### Task requirements:
Your reply must be the number of lines in the entries that hold the word "pixels", and nothing else.

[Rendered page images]
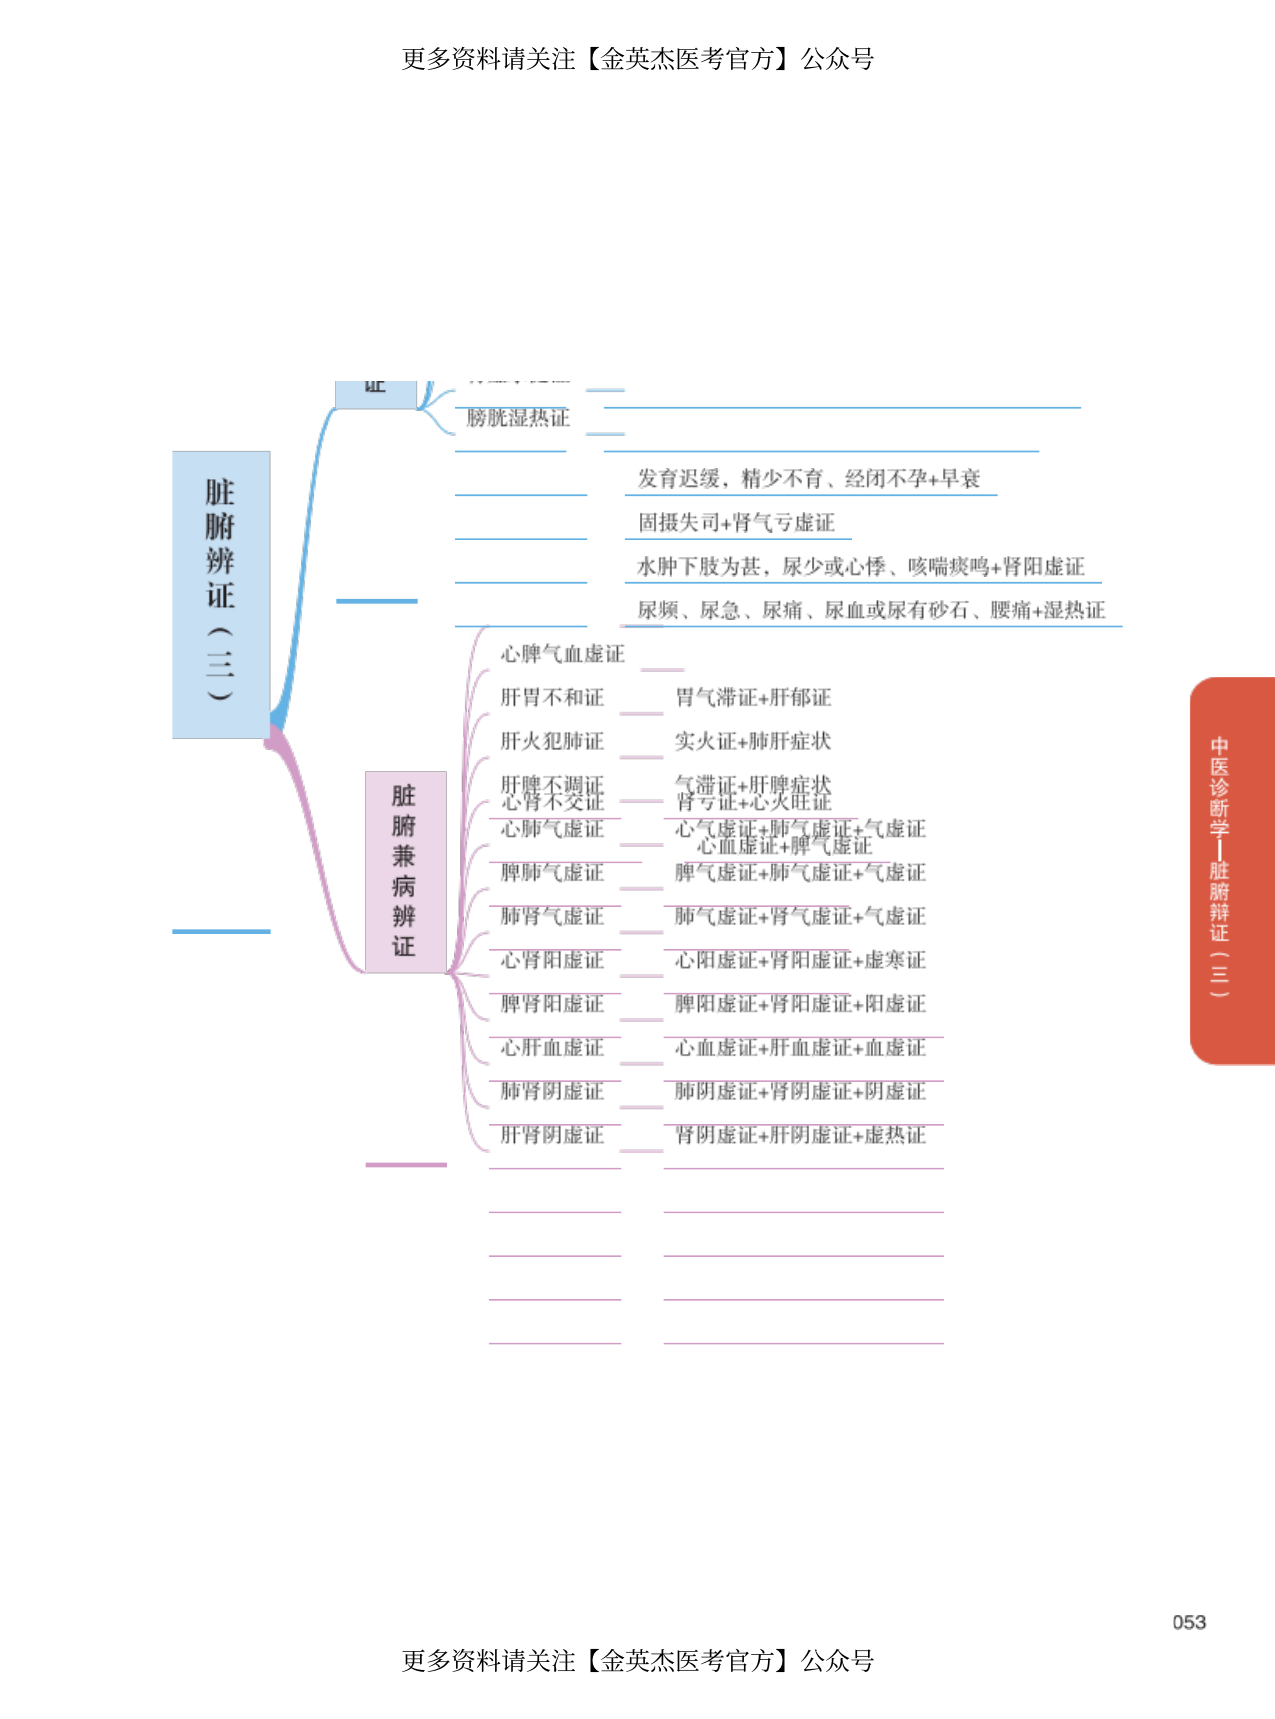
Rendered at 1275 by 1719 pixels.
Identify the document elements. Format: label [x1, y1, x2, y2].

picture [172, 381, 1106, 1153]
picture [1189, 677, 1275, 1066]
picture [1173, 1615, 1207, 1630]
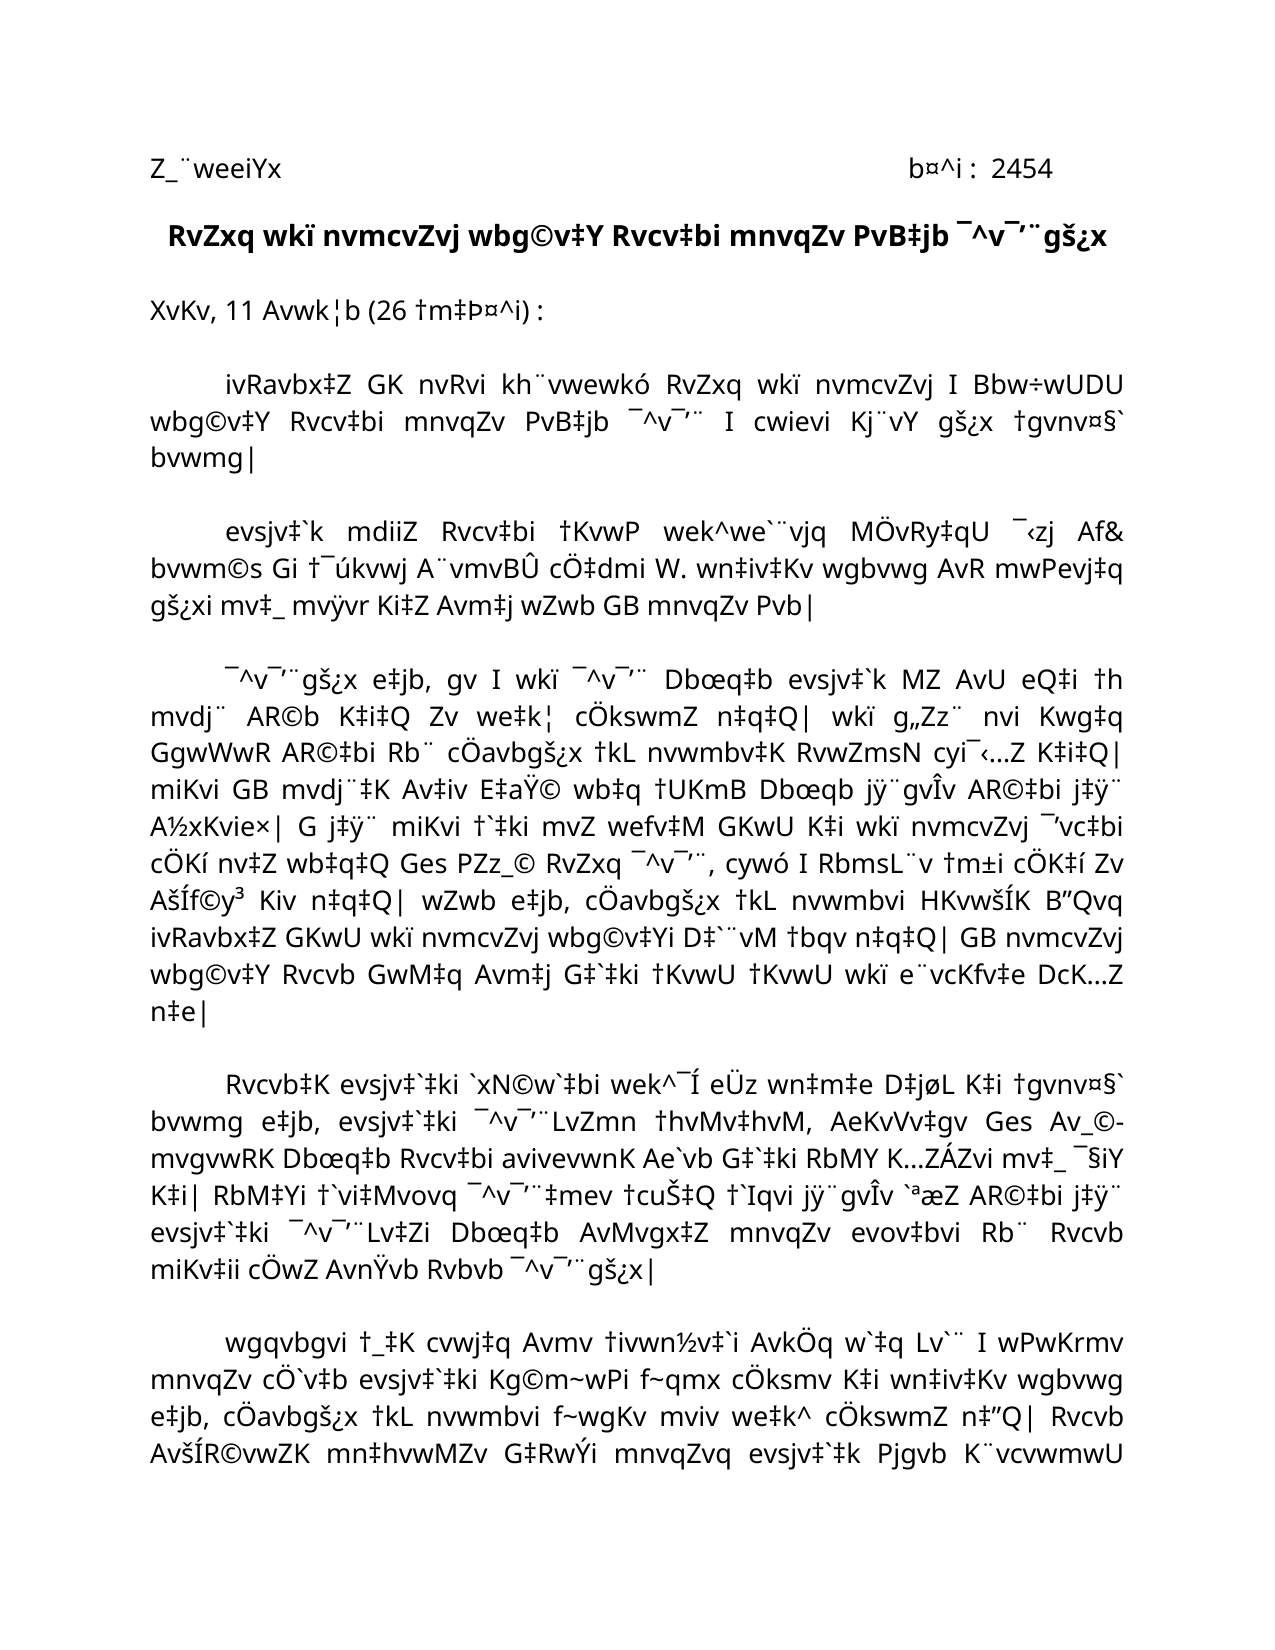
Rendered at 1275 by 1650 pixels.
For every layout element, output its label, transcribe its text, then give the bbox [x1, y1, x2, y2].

text ivRavbx‡Z GK nvRvi kh¨vwewkó RvZxq wkï nvmcvZvj I Bbw÷wUDU wbg©v‡Y Rvcv‡bi mnvqZv PvB‡jb ¯^v¯’¨ I cwievi Kj¨vY gš¿x †gvnv¤§` bvwmg| [150, 365, 1125, 476]
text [150, 1324, 1125, 1471]
text XvKv, 11 Avwk¦b (26 †m‡Þ¤^i) : [150, 291, 1125, 328]
text evsjv‡`k mdiiZ Rvcv‡bi †KvwP wek^we`¨vjq MÖvRy‡qU ¯‹zj Af& bvwm©s Gi †¯úkvwj A¨vmvBÛ cÖ‡dmi W. wn‡iv‡Kv wgbvwg AvR mwPevj‡q gš¿xi mv‡_ mvÿvr Ki‡Z Avm‡j wZwb GB mnvqZv Pvb| [150, 513, 1125, 623]
text RvZxq wkï nvmcvZvj wbg©v‡Y Rvcv‡bi mnvqZv PvB‡jb ¯^v¯’¨gš¿x [150, 215, 1125, 254]
text Z_¨weeiYx b¤^i : 2454 [150, 150, 1125, 187]
text ¯^v¯’¨gš¿x e‡jb, gv I wkï ¯^v¯’¨ Dbœq‡b evsjv‡`k MZ AvU eQ‡i †h mvdj¨ AR©b K‡i‡Q Zv we‡k¦ cÖkswmZ n‡q‡Q| wkï g„Zz¨ nvi Kwg‡q GgwWwR AR©‡bi Rb¨ cÖavbgš¿x †kL nvwmbv‡K RvwZmsN cyi¯‹…Z K‡i‡Q| miKvi GB mvdj¨‡K Av‡iv E‡aŸ© wb‡q †UKmB Dbœqb jÿ¨gvÎv AR©‡bi j‡ÿ¨ A½xKvie×| G j‡ÿ¨ miKvi †`‡ki mvZ wefv‡M GKwU K‡i wkï nvmcvZvj ¯’vc‡bi cÖKí nv‡Z wb‡q‡Q Ges PZz_© RvZxq ¯^v¯’¨, cywó I RbmsL¨v †m±i cÖK‡í Zv AšÍf©y³ Kiv n‡q‡Q| wZwb e‡jb, cÖavbgš¿x †kL nvwmbvi HKvwšÍK B”Qvq ivRavbx‡Z GKwU wkï nvmcvZvj wbg©v‡Yi D‡`¨vM †bqv n‡q‡Q| GB nvmcvZvj wbg©v‡Y Rvcvb GwM‡q Avm‡j G‡`‡ki †KvwU †KvwU wkï e¨vcKfv‡e DcK…Z n‡e| [150, 660, 1125, 1029]
text Rvcvb‡K evsjv‡`‡ki `xN©w`‡bi wek^¯Í eÜz wn‡m‡e D‡jøL K‡i †gvnv¤§` bvwmg e‡jb, evsjv‡`‡ki ¯^v¯’¨LvZmn †hvMv‡hvM, AeKvVv‡gv Ges Av_©-mvgvwRK Dbœq‡b Rvcv‡bi avivevwnK Ae`vb G‡`‡ki RbMY K…ZÁZvi mv‡_ ¯§iY K‡i| RbM‡Yi †`vi‡Mvovq ¯^v¯’¨‡mev †cuŠ‡Q †`Iqvi jÿ¨gvÎv `ªæZ AR©‡bi j‡ÿ¨ evsjv‡`‡ki ¯^v¯’¨Lv‡Zi Dbœq‡b AvMvgx‡Z mnvqZv evov‡bvi Rb¨ Rvcvb miKv‡ii cÖwZ AvnŸvb Rvbvb ¯^v¯’¨gš¿x| [150, 1066, 1125, 1287]
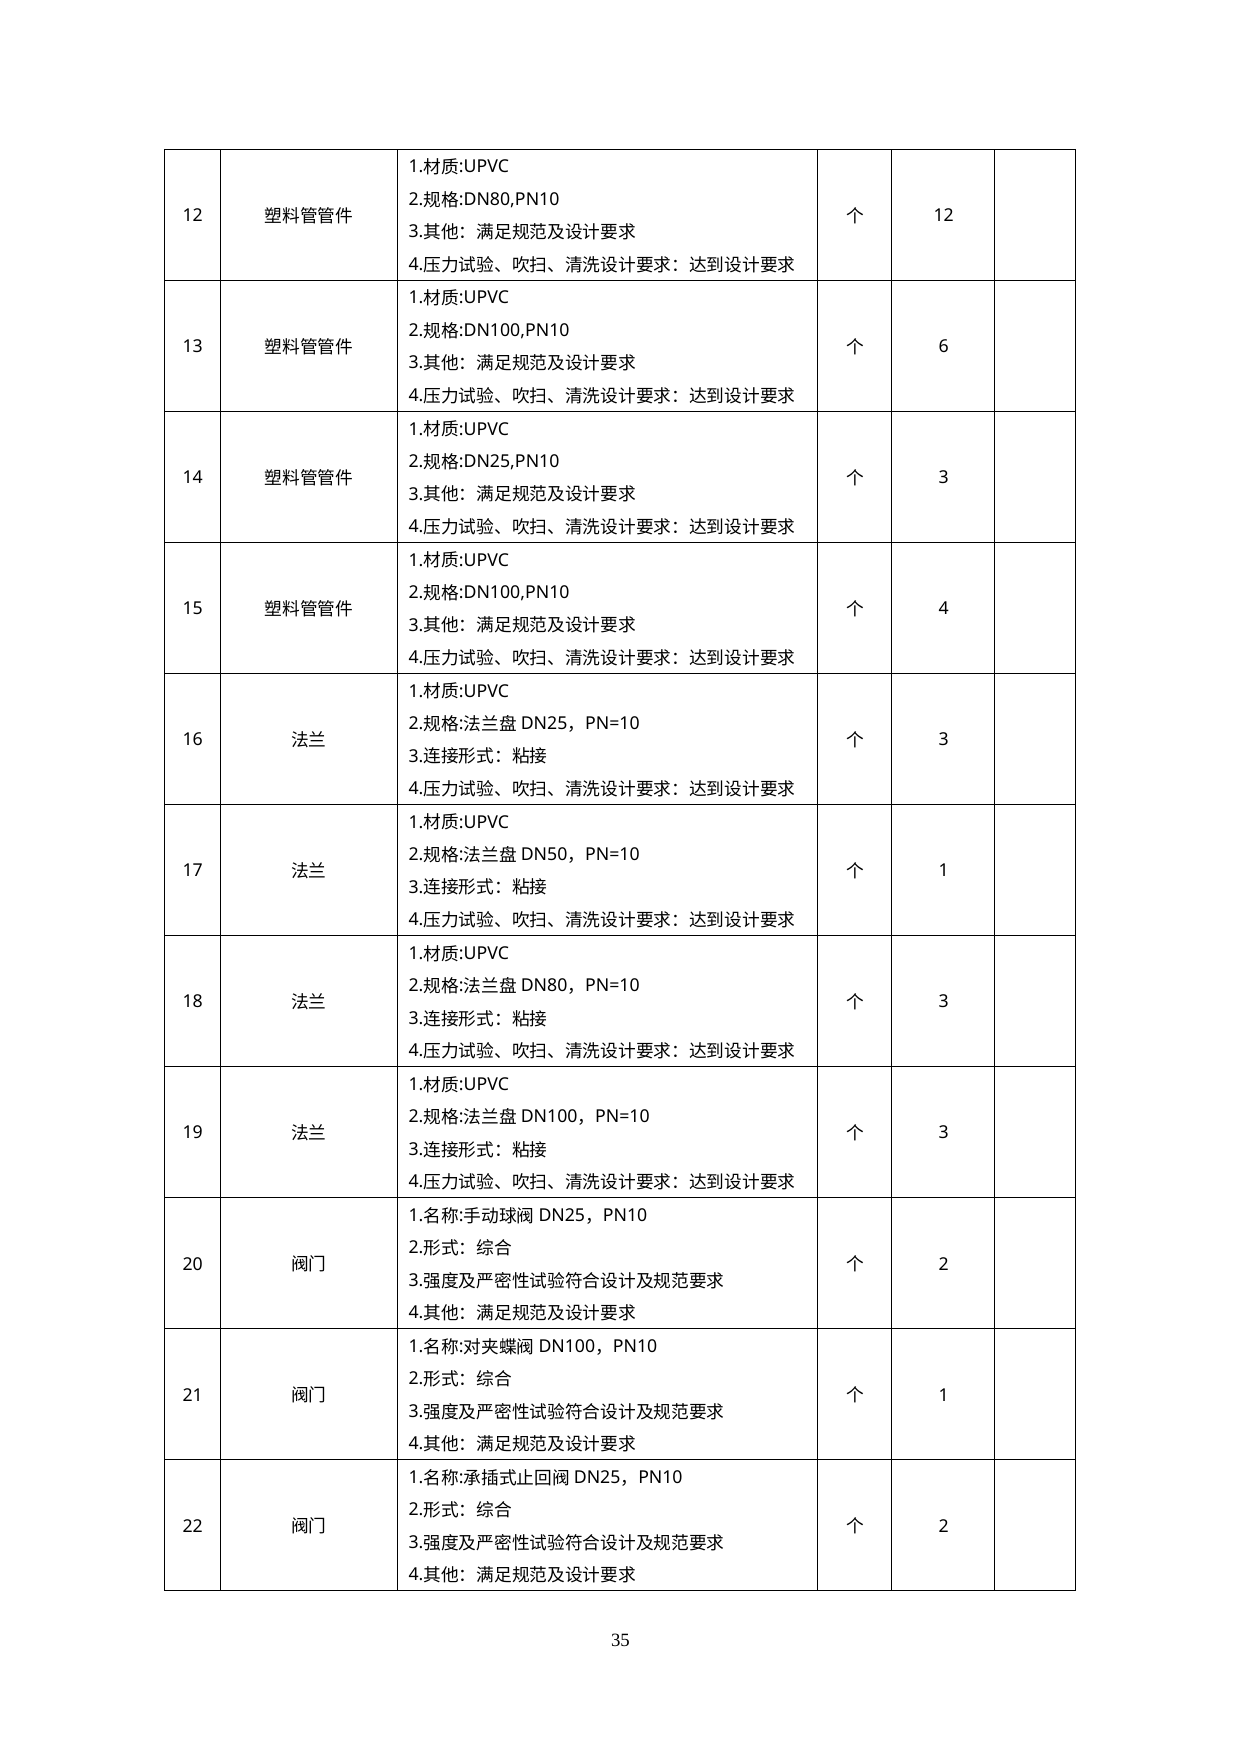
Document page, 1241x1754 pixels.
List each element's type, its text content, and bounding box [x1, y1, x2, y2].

### Response to this task:
3